# Do I need a grate?



## JennyD (Oct 29, 2016)

Hi Folks,

I've got a monster of an Old Mill flat top double door wood stove.  Was over at a buddy's house last night with a fancy new vermont castings, and they have a grate in their stove.  Should there be a grate in my stove? Right now I just build the fire on the floor of the firebox, and carry on, though my coal bed often leaves something to be desired.  Am I missing something? Is there some grate that should be there, or is it just the OM design?

Stove measures roughly 28"x25"

Thanks!


----------



## begreen (Oct 29, 2016)

No, the new VC stove has a built-in grate because it has an ash pan to collect the ashes. 

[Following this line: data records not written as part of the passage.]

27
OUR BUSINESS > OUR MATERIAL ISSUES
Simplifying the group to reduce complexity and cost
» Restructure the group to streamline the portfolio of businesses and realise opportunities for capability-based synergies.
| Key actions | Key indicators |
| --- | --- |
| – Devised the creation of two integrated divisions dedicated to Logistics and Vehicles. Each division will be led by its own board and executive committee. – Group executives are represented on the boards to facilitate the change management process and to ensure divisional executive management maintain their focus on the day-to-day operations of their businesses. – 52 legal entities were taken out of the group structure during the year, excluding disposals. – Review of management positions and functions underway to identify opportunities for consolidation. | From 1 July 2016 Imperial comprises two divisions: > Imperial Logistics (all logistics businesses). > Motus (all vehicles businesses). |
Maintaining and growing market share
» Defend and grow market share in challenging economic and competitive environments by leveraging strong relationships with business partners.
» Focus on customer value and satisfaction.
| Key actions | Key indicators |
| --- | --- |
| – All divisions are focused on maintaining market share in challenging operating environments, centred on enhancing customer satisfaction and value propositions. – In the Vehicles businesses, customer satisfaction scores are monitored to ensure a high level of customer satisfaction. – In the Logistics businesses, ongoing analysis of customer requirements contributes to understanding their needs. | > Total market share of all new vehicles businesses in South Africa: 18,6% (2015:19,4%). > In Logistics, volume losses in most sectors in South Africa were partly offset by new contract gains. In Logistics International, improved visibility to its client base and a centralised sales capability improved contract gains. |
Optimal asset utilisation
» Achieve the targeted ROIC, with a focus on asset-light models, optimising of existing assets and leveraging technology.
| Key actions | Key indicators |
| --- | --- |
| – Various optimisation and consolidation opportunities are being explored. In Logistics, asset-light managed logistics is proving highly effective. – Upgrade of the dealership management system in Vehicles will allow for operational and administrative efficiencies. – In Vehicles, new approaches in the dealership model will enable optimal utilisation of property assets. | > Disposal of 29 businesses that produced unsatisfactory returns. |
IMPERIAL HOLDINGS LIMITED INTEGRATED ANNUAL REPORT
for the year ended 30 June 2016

How does the coal leave something to be desired? Is it not burning down completely? If so that might be the wood is not fully seasoned. If so, open up the air more at the late stage of the burn cycle.


----------



## JennyD (Oct 29, 2016)

Thanks.  There is no grate, and no ash pan.  The coals get buried in ash, it's impossible to really rake the coals, they get buried in the ash.


----------



## begreen (Oct 29, 2016)

Yes, that is the way the stove (and many others) is designed. Sounds like you could use a coal sifter.
https://www.amazon.com/dp/B00GT8J30K/?tag=hearthamazon-20


----------



## Dave_1 (Oct 30, 2016)

Video Help


Do it Your Self Help
https://www.hearth.com/talk/threads/homemade-coal-grate.1444/

Got The Moola - Buy It
http://www.hayneedle.com/product/24...type=pla&kw=&gclid=CLSyyszlg9ACFUo8gQodzsMCMQ


----------



## gzecc (Nov 12, 2016)

Dave_1 said:


> Video Help
> 
> 
> Do it Your Self Help
> ...





JennyD said:


> Hi Folks,
> 
> I've got a monster of an Old Mill flat top double door wood stove.  Was over at a buddy's house last night with a fancy new vermont castings, and they have a grate in their stove.  Should there be a grate in my stove? Right now I just build the fire on the floor of the firebox, and carry on, though my coal bed often leaves something to be desired.  Am I missing something? Is there some grate that should be there, or is it just the OM design?
> 
> ...


Try putting a couple of separated bricks. Make some fires on them, see if there is any benefit.


----------